Jodie Devos (soprano), Brussels Philharmonic/Pierre Bleuse (Alpha Classics)

Our rating

3

Published: October 4, 2022 at 2:14 pm

Bijoux perdus Arias etc by Meyerbeer, Ambroise Thomas, Donizetti, Massé, Halévy, Adam, Auber Jodie Devos (soprano), Brussels Philharmonic/Pierre Bleuse Alpha Classics ALPHA 877 64:33 mins

The Belgian-born light soprano pays tribute to one of her predecessors – Marie Cabel (1827-85), star of the Théâtre-Lyrique and the Opéra-Comique in Paris and creator of numerous roles, notably Dinorah in Meyerbeer’s Le pardon de Ploërmel (1859) and Philine in Ambroise Thomas’s Mignon (1866). Established solos from the latter operas – ‘Ombre légère’ (aka The Shadow Song) and the polonaise ‘Je suis Titania’ – feature alongside mostly forgotten pieces from works by those composers and their peers.

With her small, neat, exact voice and clear diction, Jodie Devos is well suited to such material, which she articulates clearly, getting around the notes with considerable fluency – if with a certain self-consciousness. There’s an appealing tang to the tone and an ability to fine the tone down where necessary. Occasionally there’s a shade of effort: one is not meant to know how difficult such pieces as Philine’s solo actually are, while this is not a voice capable of a great colouristic range.

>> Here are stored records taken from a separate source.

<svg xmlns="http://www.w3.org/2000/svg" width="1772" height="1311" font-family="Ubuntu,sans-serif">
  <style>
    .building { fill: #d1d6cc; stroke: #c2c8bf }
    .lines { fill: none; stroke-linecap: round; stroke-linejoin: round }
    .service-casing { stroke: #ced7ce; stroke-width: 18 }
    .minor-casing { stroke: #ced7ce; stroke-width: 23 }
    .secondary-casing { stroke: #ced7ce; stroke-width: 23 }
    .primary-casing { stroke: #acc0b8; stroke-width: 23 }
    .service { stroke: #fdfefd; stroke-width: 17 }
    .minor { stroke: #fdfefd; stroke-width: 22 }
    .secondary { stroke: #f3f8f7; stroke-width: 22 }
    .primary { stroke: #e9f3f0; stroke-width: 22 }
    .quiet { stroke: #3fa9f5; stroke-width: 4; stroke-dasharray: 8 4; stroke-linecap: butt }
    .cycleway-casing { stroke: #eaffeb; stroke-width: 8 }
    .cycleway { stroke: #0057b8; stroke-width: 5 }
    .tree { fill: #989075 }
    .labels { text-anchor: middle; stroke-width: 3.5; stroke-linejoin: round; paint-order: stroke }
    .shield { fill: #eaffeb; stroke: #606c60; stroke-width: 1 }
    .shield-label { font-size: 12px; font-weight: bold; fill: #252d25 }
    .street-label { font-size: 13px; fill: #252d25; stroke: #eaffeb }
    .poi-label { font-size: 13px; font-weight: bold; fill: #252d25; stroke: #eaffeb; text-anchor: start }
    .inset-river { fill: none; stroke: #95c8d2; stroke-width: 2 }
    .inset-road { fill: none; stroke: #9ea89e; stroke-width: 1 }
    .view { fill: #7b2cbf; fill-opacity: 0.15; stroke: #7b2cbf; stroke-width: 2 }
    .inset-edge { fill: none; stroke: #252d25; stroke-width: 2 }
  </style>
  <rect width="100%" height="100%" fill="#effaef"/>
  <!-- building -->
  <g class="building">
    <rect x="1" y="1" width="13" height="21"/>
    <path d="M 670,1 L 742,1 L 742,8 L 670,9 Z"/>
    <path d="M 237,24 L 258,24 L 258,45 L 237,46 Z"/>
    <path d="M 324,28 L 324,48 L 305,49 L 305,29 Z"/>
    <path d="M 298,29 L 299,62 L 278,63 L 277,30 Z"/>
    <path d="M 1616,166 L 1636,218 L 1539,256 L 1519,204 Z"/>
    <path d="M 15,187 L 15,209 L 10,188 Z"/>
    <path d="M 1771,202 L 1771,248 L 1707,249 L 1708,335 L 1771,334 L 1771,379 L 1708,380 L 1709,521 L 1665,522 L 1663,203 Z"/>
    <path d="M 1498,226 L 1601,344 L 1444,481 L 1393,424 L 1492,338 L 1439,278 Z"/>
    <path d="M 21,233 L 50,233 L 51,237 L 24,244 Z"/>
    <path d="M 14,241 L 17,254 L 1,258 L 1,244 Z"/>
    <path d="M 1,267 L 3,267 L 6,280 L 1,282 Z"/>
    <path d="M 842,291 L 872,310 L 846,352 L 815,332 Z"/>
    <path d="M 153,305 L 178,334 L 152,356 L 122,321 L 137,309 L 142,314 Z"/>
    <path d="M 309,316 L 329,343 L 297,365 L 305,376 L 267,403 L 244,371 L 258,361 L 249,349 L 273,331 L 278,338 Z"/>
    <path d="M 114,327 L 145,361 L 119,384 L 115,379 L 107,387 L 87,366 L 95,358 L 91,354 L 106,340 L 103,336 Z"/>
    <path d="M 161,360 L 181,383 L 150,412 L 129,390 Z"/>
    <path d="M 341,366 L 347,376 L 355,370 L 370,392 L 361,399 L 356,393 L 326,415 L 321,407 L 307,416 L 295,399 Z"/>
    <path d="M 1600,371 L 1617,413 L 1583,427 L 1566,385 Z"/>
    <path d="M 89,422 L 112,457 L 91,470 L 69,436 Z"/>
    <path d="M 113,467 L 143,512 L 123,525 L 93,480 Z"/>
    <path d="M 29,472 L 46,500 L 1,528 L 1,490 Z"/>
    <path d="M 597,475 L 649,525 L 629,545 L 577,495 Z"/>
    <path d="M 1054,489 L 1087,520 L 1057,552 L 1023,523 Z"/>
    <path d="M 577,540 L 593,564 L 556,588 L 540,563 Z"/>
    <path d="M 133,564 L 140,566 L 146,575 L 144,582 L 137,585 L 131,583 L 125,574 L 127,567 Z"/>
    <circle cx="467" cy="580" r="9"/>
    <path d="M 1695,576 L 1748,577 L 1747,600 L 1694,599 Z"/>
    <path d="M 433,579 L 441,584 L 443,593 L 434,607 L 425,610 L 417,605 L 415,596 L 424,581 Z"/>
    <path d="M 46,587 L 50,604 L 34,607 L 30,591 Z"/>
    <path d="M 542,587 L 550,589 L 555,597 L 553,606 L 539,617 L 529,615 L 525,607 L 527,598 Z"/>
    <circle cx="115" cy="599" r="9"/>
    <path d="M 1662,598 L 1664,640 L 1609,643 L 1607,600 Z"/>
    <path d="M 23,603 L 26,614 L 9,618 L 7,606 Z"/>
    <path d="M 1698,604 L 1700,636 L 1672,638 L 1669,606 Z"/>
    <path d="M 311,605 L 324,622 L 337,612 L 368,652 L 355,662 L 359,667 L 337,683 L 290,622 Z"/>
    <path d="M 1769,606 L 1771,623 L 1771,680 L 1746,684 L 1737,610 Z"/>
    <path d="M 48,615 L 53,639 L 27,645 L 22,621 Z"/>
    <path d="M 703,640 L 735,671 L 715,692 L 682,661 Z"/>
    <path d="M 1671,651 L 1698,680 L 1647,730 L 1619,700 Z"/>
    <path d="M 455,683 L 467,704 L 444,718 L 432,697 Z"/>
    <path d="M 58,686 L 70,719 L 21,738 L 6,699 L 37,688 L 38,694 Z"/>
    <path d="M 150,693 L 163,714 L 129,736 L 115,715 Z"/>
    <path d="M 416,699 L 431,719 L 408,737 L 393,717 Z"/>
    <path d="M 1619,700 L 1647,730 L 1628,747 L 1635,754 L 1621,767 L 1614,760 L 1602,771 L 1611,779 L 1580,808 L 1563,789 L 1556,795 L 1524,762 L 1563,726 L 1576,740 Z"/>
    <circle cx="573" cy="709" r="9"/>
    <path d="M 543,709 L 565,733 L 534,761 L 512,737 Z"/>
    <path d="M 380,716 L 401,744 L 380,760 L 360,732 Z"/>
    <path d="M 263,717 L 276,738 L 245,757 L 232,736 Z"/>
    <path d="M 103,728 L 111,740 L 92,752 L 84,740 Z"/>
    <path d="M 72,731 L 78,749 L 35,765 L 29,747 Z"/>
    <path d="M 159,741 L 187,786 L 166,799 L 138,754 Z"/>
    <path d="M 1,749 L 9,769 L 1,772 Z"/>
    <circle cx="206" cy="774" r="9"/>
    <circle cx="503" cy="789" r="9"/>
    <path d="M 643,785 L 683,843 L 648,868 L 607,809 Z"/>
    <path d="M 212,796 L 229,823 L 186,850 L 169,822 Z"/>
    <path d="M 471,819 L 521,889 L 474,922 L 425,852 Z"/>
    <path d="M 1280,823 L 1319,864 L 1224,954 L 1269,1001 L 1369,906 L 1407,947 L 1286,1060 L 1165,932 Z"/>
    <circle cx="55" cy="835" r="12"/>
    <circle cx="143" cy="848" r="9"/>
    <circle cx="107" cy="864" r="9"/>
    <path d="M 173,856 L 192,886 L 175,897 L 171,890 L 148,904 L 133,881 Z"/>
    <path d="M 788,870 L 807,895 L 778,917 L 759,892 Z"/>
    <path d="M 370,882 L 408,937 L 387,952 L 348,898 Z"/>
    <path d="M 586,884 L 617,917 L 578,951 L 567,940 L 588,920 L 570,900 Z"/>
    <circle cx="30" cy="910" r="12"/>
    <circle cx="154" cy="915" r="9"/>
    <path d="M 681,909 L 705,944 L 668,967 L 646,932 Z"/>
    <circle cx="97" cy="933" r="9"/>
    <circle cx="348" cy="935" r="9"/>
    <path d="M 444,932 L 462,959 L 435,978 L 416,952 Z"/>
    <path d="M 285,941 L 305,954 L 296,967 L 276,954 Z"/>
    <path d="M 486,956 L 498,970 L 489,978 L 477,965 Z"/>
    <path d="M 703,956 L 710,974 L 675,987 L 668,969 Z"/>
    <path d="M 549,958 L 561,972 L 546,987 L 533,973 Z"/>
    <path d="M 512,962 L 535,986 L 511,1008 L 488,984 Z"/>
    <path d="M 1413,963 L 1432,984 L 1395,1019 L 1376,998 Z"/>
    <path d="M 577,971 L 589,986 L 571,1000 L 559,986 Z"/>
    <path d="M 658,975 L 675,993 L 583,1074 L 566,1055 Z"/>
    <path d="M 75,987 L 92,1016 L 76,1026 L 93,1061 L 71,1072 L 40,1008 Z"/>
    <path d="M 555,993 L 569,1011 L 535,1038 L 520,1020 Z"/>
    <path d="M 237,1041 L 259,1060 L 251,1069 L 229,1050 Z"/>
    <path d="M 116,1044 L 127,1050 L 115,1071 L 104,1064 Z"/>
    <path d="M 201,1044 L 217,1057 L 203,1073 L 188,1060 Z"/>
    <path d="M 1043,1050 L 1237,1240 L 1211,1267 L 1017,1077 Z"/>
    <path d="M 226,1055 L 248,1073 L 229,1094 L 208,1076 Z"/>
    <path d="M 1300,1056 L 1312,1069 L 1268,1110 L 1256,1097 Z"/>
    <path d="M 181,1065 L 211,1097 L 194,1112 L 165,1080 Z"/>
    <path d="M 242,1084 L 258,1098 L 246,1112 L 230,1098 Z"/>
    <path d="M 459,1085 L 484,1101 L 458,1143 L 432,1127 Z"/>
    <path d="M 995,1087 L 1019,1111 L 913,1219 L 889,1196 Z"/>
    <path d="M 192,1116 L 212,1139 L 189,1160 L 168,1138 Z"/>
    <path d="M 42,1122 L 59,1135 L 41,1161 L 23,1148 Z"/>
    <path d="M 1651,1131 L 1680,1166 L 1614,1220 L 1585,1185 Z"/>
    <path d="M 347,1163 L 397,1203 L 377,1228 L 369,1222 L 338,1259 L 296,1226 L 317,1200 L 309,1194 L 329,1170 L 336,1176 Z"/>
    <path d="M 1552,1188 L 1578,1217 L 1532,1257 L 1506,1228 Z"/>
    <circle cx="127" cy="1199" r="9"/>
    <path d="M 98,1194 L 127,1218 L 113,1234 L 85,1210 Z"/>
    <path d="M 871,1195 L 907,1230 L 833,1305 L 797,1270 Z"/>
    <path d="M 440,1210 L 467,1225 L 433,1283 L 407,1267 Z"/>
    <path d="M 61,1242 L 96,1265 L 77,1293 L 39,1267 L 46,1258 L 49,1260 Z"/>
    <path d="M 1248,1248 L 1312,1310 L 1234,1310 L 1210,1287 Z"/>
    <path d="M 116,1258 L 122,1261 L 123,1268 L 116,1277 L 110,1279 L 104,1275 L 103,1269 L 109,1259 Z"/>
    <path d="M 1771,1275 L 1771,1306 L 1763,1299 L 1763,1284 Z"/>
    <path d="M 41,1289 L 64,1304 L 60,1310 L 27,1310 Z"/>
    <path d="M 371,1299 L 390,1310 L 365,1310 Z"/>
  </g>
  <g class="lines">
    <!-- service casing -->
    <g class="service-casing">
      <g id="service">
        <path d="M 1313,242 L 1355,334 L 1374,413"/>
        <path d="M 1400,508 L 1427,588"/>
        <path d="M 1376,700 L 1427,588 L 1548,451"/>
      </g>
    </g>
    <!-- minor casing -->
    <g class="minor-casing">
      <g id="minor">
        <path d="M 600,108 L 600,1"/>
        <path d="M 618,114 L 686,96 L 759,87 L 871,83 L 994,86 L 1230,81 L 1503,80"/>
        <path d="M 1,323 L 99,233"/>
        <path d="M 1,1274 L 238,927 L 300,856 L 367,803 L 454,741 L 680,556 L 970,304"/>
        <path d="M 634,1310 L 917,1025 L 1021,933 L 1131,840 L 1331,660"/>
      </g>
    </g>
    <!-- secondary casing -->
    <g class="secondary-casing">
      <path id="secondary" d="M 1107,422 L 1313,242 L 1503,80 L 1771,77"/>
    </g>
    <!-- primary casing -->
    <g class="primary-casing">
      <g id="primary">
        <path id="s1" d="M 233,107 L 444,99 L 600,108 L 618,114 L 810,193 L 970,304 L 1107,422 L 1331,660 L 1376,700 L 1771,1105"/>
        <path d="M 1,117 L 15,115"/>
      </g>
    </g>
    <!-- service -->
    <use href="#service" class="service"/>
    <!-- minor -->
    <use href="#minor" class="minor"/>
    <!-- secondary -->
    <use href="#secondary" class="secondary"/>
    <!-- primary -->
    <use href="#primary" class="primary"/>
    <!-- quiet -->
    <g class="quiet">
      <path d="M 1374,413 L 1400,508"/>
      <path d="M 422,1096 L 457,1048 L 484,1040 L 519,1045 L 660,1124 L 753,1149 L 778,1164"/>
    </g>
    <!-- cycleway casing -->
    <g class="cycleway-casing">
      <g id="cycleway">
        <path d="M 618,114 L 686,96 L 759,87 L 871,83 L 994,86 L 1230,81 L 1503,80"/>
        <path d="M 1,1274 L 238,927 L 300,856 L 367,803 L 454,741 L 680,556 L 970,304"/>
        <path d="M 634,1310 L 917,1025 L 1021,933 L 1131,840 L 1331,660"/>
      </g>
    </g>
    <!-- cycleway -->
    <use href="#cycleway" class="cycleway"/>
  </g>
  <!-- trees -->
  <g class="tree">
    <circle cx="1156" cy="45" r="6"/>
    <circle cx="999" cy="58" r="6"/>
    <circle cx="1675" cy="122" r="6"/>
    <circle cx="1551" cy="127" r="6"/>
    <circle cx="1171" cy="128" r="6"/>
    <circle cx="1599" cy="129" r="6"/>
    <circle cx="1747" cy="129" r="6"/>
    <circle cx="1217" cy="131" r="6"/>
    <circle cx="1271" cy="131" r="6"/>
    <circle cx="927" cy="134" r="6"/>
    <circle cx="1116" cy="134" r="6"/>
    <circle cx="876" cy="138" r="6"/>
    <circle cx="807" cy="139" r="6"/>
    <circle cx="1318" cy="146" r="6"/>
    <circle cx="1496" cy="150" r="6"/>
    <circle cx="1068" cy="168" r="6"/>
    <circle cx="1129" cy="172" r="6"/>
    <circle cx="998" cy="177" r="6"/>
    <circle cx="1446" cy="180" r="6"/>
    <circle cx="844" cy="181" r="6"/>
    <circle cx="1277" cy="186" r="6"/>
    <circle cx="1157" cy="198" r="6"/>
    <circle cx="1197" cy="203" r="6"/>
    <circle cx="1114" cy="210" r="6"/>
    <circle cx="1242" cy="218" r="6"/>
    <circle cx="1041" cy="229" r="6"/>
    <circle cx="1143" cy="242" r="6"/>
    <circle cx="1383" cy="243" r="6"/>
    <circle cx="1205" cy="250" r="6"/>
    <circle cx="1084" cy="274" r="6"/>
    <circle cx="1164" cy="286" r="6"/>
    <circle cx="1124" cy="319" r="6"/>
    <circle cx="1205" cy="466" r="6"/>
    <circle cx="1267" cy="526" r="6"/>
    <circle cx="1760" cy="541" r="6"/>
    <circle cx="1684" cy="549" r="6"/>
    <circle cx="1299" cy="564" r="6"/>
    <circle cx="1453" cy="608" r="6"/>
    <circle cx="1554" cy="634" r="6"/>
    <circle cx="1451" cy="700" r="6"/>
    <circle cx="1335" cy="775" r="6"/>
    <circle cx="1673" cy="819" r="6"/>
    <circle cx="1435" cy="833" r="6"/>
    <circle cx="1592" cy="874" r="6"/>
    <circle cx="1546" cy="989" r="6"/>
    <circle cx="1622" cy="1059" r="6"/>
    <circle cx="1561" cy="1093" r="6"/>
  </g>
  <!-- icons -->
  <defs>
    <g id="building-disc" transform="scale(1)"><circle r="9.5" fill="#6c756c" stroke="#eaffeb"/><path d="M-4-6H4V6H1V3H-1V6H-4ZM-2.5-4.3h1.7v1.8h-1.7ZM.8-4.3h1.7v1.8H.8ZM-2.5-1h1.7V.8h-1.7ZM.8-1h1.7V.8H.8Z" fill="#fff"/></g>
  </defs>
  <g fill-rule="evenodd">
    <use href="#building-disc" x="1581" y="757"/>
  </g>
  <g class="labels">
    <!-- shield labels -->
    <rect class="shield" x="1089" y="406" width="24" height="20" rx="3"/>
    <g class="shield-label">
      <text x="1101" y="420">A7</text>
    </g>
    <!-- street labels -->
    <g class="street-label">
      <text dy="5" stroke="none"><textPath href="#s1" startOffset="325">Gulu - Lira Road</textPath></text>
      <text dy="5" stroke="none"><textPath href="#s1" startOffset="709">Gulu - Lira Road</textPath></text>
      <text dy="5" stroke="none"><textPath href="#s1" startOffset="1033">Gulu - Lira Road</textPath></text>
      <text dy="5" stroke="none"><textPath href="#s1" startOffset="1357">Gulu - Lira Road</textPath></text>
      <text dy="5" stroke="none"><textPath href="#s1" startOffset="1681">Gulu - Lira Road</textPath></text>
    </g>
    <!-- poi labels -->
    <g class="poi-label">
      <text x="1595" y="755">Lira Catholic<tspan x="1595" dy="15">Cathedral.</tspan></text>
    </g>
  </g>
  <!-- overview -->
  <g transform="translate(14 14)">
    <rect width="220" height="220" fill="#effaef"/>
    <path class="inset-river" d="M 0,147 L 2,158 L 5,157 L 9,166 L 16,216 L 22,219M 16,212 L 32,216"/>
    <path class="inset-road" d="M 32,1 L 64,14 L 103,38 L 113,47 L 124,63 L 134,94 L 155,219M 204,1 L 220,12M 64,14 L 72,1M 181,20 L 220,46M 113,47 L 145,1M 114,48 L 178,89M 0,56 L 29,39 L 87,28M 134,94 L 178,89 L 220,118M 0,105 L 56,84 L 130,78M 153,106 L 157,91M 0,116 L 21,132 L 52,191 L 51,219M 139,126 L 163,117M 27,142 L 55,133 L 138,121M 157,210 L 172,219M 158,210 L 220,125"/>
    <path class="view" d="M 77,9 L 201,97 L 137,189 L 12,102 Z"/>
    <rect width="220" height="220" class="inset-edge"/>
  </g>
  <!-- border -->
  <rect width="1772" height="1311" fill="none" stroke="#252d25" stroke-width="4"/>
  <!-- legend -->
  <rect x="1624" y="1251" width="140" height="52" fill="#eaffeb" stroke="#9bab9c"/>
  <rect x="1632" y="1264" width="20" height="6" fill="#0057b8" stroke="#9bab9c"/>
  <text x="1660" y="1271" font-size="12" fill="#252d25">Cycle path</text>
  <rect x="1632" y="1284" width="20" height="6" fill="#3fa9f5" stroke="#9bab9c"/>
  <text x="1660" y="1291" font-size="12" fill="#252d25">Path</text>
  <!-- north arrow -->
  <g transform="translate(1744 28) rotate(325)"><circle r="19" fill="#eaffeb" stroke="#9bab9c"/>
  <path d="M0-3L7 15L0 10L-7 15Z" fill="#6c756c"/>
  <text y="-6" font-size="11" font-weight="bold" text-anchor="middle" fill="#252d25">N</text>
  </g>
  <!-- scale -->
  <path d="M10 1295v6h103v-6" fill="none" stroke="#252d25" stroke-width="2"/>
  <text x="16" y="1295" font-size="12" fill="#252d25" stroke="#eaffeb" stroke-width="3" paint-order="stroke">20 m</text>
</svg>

Worthwhile discoveries include a sequence of numbers from Halévy’s mildly anti-Imperialist Jaguarita L’indienne (1855); two arias in which Elizabeth I determines to save the drunken Shakespeare from himself in Thomas’s Le songe d’une nuit d’été (1850); a fine number from Auber’s Manon Lescaut (1856), and two from Meyerbeer’s L’Étoile du Nord (1854) in which Devos shows off a good trill. The Brussels Philharmonic plays well, conducted with flexibility by Pierre Bleuse.